* [Work to complete]:
Return, unchanged, every line of the records from the line containing "pose: elev=321.1 azim=186.5" down to the line containing "Dot at: (320, 316)", including both of those lines. Leave the pictures out of your answer.

Extracted data entries:
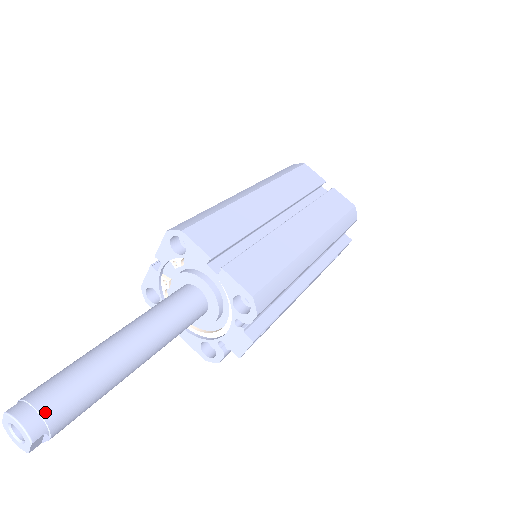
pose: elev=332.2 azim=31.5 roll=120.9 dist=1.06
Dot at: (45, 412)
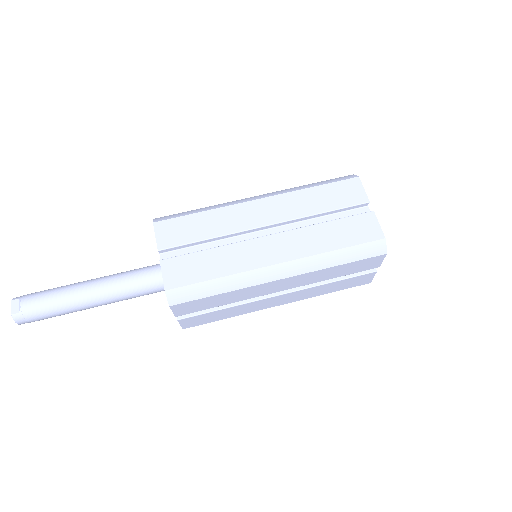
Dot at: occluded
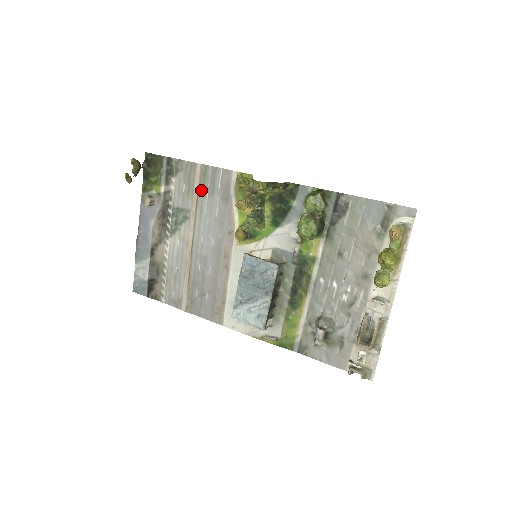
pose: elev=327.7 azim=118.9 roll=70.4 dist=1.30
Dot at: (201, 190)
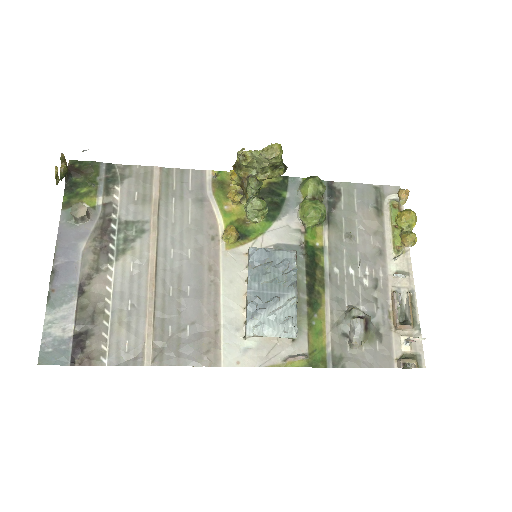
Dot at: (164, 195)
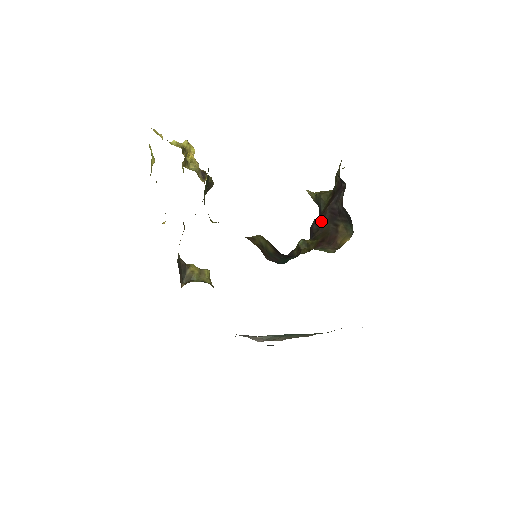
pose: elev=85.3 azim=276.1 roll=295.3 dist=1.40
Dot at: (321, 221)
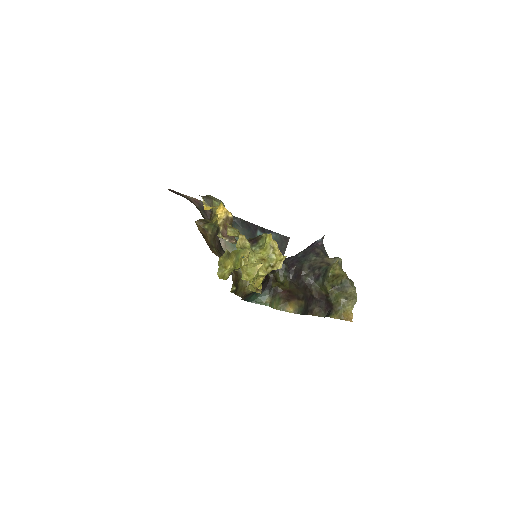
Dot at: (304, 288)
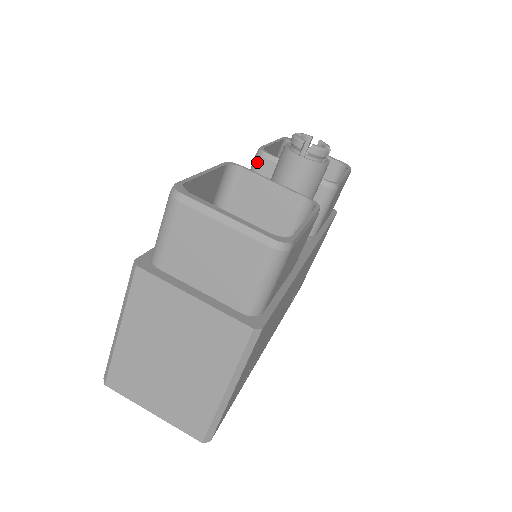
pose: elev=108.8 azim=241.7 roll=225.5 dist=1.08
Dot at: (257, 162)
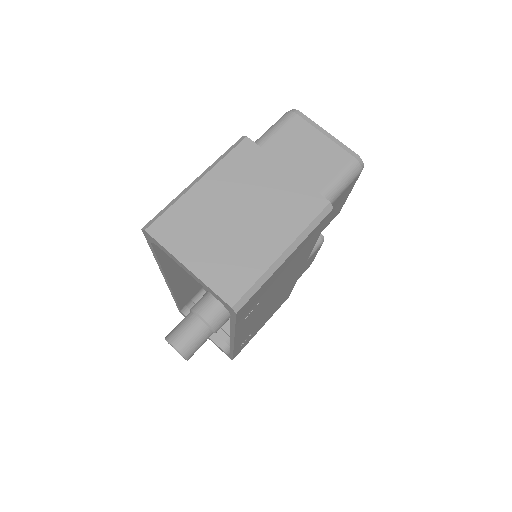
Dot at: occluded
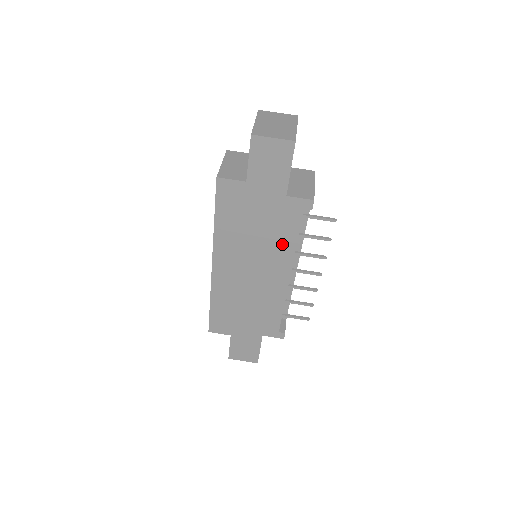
==
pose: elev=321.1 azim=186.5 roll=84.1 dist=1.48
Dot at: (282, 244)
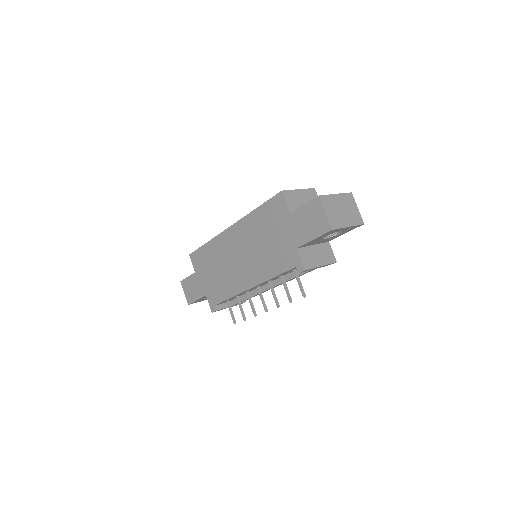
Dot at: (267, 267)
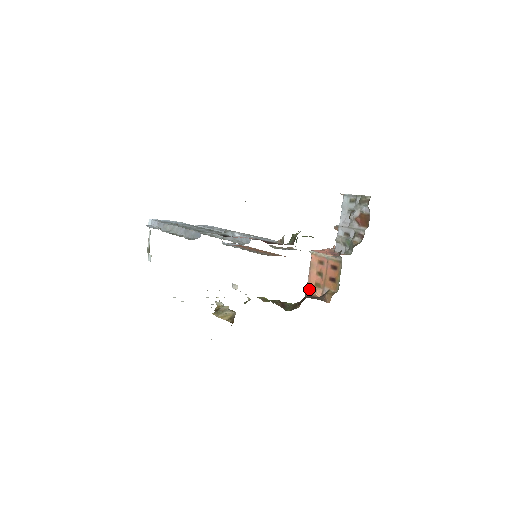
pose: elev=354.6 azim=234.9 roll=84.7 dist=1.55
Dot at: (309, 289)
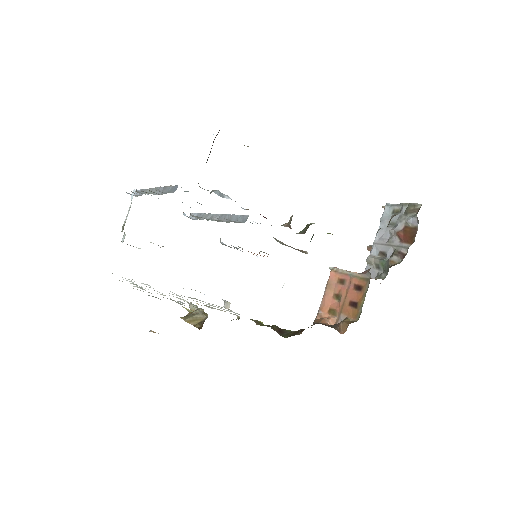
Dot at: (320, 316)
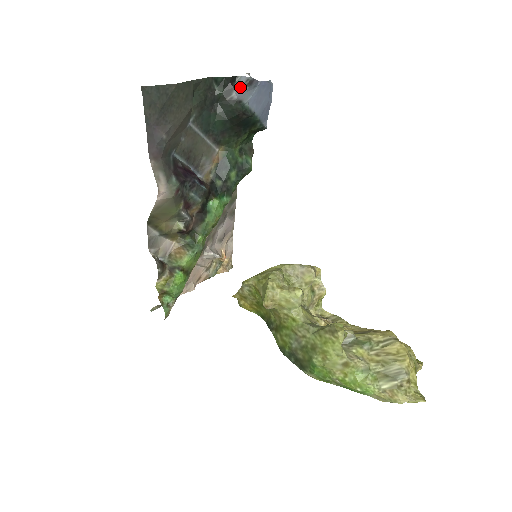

* [Solution]:
pose: elev=321.1 azim=186.5 roll=84.1 dist=1.48
Dot at: (282, 244)
Dot at: (267, 267)
pose: elev=354.6 azim=234.9 roll=84.7 dist=1.55
Dot at: (309, 289)
Dot at: (320, 316)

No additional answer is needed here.